Явился он на следующий день, поздоровался, не глядя на Альку, и так же, не глядя, но выражая и позой, и пренебрежительными движениями снисходительность к капризам своего командира, подал Альке солдатскую книжку:
— В первый взвод. К сержанту Елескину. — И вдруг засмеялся с откровенной коварной радостью: — Только не догнать тебе, Швейка, того первого взвода. Через два дня выступаем… Придется тебе при госпитале послужить в поварятах.
— Как выступаем? — Капитана снесло с кровати.
— По приказу. Нам писаря из штабной роты шепнули…
Капитан с проклятиями выскочил из палатки. Вскоре он явился с доктором Токаревым и расстроенной медицинской сестрой.
— Выписывай! — кричал он. — Похалатили, и довольно.
— Не шуми. Я бы тебя и так и так завтра выгнал. Надоел ты мне… — ворчал доктор Токарев. — А это что тут за самовольство?

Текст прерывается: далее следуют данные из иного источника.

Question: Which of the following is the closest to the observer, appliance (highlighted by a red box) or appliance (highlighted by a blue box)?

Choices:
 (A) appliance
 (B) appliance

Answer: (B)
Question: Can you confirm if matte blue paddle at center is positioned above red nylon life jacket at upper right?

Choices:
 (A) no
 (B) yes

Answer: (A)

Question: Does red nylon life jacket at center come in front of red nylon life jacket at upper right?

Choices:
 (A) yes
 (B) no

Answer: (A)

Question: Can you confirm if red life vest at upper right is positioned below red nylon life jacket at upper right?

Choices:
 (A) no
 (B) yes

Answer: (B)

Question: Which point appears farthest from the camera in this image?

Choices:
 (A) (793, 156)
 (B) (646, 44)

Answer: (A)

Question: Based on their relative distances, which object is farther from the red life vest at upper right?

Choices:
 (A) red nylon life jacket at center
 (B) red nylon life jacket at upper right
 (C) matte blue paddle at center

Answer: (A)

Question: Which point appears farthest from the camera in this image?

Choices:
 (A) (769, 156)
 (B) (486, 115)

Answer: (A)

Оба майора уже были одеты и при оружии.
Когда Алька пришел в роту, писарь Тургенев, бравый и сытый, захохотал, широко открыв рот с крупными зубами. Он тыкал в Альку зачерниленным пальцем и сипел:
— Маскарад! Старшина, гляньте — прислали нам Жюльетту, в Швейку переодету.
Алька уже привык к тому, что солдаты вместо Швейк говорят Швейка, — теперь еще и Жюльетта.

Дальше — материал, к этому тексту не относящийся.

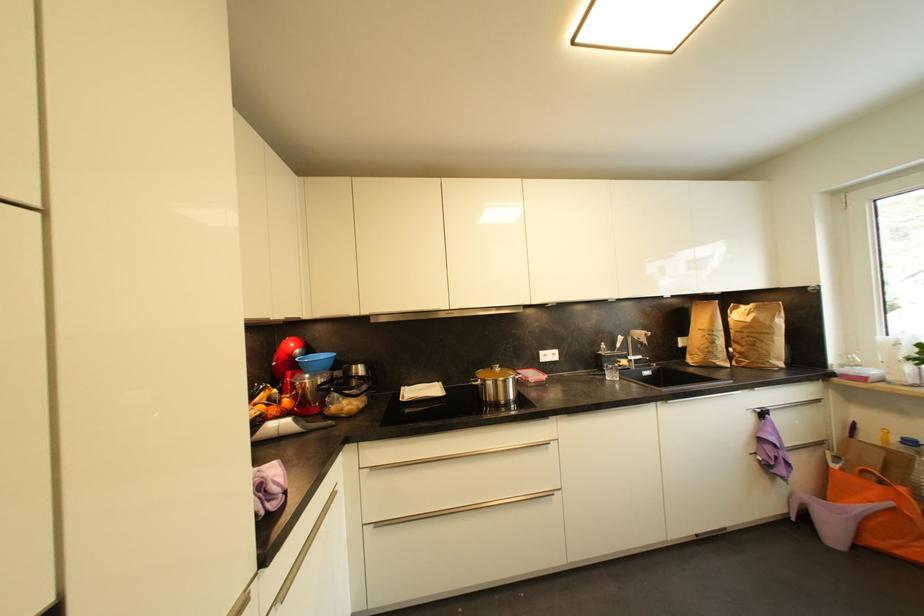
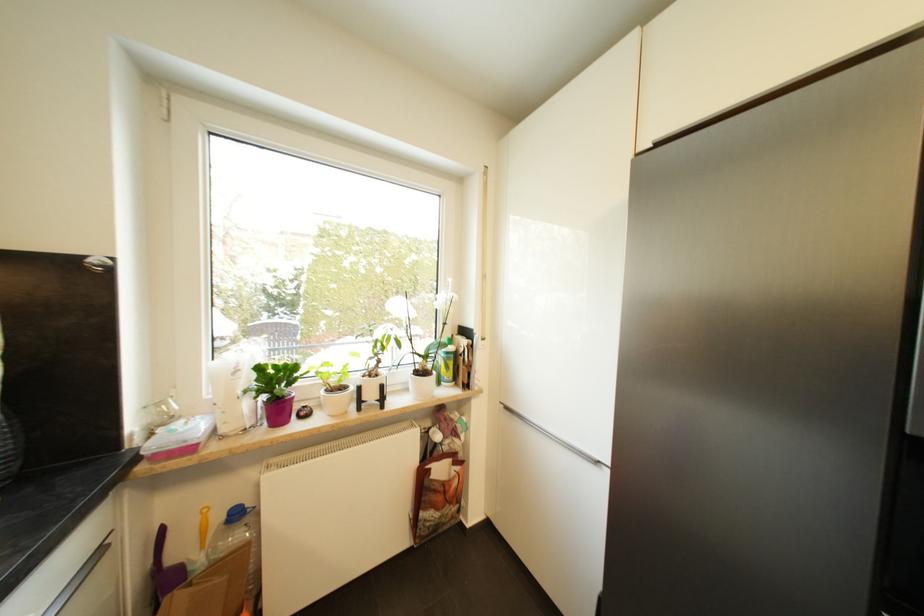
Locate, in the second image, the point that corresponds to pixel 885 426 in the first image.

(207, 507)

— Ну, ну… — Писарь похлопал его по плечу. Наверное, он был чистоплотным человеком, но, несмотря на умытость и гладкую выбритость, его лицо показалось Альке комком туалетной бумаги. Алька отодвинулся.
— Снимите вашу амуницию, — спокойно сказал старшина. — Интересно, сколько же вы отдали за нее на рынке?
Старшина был невысоким, узкобедрым, с внимательными глазами и какими-то изысканными движениями; обмундирование он носил командирское, времен начала войны. Алька определил его внешность, включая одежду, старинным словом «элегантный», которое его сверстники почему-то произносили с прононсом и стеснялись, произнеся. Старшина смотрел на Альку участливо — так высококлассные спортсмены смотрят на толстопятых старательных новичков.